What’s even more confusing is that sciatica refers to the pain in several different nerves, or just one, depending on each patient’s situation. Following the sciatic nerve, this condition can affect a person in the back, rear, down the leg, or anywhere in between. No wonder it was given such a quirky name.

For those diagnosed with the condition, it means they have been experiencing a series of symptoms in the lower back, rear, or hip areas – or any combination of the above. In extreme cases, patients even feel pain radiate down into their knees. Symptoms include areas of numbness, sharp pains, or the feeling of “pins and needles” throughout any of the previously mentioned areas. It’s also common for patients to feel these aches in one side of the body, though that’s not exclusively true.

What Causes Sciatica?

Though its results can vary, sciatica is generally caused by the same series of events. Each person has five different sciatic nerves, and when those nerves experience compression or irritation (for whatever reason), it results in aches and pains. Likely due to the amount of nerve pressure taking place; the more pressure on each nerve, the more pain that manifests from that unwanted friction, and vice versa.

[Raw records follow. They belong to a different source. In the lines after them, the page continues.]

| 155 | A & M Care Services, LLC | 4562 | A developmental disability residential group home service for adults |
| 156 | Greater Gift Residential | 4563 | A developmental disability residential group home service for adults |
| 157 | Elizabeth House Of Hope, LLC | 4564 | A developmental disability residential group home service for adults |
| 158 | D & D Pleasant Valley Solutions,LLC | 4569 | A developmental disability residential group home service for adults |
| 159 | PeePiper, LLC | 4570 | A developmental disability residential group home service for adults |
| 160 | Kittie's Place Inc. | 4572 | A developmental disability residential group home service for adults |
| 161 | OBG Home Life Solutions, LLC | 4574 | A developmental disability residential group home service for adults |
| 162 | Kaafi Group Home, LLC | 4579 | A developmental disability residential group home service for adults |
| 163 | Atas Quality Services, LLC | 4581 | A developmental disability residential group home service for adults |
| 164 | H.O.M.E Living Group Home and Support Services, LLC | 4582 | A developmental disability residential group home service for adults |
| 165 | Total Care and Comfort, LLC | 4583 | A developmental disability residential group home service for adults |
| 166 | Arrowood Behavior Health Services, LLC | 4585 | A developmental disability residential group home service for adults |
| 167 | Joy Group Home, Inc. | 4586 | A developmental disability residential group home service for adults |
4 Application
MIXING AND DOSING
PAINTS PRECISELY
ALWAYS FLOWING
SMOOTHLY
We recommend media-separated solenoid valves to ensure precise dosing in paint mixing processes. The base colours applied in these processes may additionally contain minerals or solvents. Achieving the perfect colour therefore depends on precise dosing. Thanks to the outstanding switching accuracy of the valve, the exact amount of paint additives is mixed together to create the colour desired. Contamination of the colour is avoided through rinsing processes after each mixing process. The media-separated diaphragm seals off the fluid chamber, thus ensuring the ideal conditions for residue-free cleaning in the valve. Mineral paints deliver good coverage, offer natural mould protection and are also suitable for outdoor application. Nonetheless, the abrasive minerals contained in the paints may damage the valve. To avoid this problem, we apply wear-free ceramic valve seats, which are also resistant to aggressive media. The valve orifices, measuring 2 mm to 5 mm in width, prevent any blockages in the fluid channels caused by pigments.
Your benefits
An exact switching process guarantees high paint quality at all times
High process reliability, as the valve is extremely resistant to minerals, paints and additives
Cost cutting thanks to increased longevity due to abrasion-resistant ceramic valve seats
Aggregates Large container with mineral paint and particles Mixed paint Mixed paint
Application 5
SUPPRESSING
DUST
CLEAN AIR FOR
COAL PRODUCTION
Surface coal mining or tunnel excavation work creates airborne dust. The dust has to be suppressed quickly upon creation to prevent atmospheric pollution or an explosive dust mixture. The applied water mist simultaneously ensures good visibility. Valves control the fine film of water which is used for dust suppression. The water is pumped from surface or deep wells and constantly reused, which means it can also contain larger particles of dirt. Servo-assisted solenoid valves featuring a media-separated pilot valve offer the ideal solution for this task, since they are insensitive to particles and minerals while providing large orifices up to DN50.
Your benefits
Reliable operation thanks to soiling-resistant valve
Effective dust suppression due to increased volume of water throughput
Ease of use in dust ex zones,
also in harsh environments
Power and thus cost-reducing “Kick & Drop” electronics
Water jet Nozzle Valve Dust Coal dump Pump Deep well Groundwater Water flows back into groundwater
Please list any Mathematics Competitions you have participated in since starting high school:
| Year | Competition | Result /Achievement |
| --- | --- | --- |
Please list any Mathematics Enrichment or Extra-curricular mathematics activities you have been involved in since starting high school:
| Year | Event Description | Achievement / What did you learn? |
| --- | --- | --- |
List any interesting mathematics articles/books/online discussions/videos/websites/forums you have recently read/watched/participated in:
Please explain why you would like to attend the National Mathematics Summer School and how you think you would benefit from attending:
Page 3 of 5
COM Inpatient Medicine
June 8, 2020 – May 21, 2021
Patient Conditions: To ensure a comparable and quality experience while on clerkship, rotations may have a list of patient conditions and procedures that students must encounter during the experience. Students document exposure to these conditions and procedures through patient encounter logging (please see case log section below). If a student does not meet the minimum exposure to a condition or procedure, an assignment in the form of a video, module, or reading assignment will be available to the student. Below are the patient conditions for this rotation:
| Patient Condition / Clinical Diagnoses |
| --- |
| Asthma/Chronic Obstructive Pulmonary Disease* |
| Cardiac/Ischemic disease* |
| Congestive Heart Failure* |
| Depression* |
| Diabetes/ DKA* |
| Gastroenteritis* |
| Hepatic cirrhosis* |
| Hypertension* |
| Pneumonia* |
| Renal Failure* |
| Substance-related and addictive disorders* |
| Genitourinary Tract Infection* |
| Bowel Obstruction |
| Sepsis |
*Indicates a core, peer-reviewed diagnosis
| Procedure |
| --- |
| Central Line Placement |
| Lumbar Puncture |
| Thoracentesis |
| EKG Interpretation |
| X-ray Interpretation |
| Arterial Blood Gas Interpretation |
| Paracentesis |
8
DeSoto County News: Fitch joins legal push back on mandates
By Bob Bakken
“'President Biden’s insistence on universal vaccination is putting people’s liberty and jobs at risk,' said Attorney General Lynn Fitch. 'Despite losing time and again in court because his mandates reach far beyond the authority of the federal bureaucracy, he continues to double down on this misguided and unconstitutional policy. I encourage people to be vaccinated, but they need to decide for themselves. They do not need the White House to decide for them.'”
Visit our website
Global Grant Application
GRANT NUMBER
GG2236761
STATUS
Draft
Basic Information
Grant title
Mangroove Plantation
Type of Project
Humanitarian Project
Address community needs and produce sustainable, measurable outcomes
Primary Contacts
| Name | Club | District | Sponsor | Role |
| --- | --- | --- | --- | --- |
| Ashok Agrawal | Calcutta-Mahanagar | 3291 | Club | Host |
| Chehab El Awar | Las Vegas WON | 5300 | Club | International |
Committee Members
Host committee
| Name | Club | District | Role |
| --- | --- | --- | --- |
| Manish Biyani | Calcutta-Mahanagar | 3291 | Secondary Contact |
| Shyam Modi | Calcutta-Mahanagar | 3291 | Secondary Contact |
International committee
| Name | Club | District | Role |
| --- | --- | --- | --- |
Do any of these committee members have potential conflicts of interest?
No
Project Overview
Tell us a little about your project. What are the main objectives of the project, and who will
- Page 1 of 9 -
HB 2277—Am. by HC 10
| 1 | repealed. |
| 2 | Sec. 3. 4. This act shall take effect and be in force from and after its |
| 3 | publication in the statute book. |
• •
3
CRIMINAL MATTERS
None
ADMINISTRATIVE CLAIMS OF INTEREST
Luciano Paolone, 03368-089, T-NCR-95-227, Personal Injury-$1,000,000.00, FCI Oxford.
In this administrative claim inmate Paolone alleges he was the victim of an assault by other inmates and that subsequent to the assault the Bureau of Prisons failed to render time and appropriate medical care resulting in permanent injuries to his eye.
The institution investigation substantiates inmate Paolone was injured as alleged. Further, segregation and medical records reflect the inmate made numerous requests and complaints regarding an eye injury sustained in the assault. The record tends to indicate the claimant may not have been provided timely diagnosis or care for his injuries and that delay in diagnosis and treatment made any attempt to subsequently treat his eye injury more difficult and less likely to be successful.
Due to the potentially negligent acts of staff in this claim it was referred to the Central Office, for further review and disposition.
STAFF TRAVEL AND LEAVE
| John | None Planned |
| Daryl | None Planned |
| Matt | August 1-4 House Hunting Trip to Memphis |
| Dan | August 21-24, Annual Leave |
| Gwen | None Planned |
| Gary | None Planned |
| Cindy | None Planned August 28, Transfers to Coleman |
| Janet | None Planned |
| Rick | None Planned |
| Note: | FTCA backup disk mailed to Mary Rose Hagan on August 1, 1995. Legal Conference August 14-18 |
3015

Even further complicating the term, sciatica refers only to the symptoms caused by said nerves, not the reason for the damage in the first place. Sciatica is simply a stepping stone into determining back pain, doctors then diagnose a cause to help treat both medical conditions. Treating just the sciatica won’t cure the original issues, while treating only the original issue will take time for the sciatica to result in lower amounts of pain.

In any case, those with regular back pains should always talk with their doctor, even after sciatica has been diagnosed.

Some of the main causes include:

  • Pregnancy (or sudden weight gain) – excess weight puts pressure on the spine.
  • Spinal stenosis – a condition where the spinal canal narrows, putting pressure on the lower half of the base and nerves.
  • Piriformis syndrome – when the muscles connected to the sciatic nerve spasms or buckles.
  • Spinal disc herniation – also known as a “slipped” disc.
  • Tumors – can be malignant or benign.
  • Back trauma or swelling – caused from any number of events.

How to Cure Sciatica

Obviously, the most effective method is to treat the medical issue that’s causing sciatica in the first place. Often times this means surgery or a massive lifestyle change, such as removing certain physical activities or routine stretches and exercises. As stated above, it might also be necessary to treat sciatica symptoms. This can be done through medicine (or other forms of pain management), surgery, or epidurals. Using products, such as supportive pillows or a back wedge that removes spinal pressure, can also reduce ongoing symptoms.

No matter the level of symptoms, it is always best to talk with you doctor about the different treatment options available. As well as what’s causing your sciatica.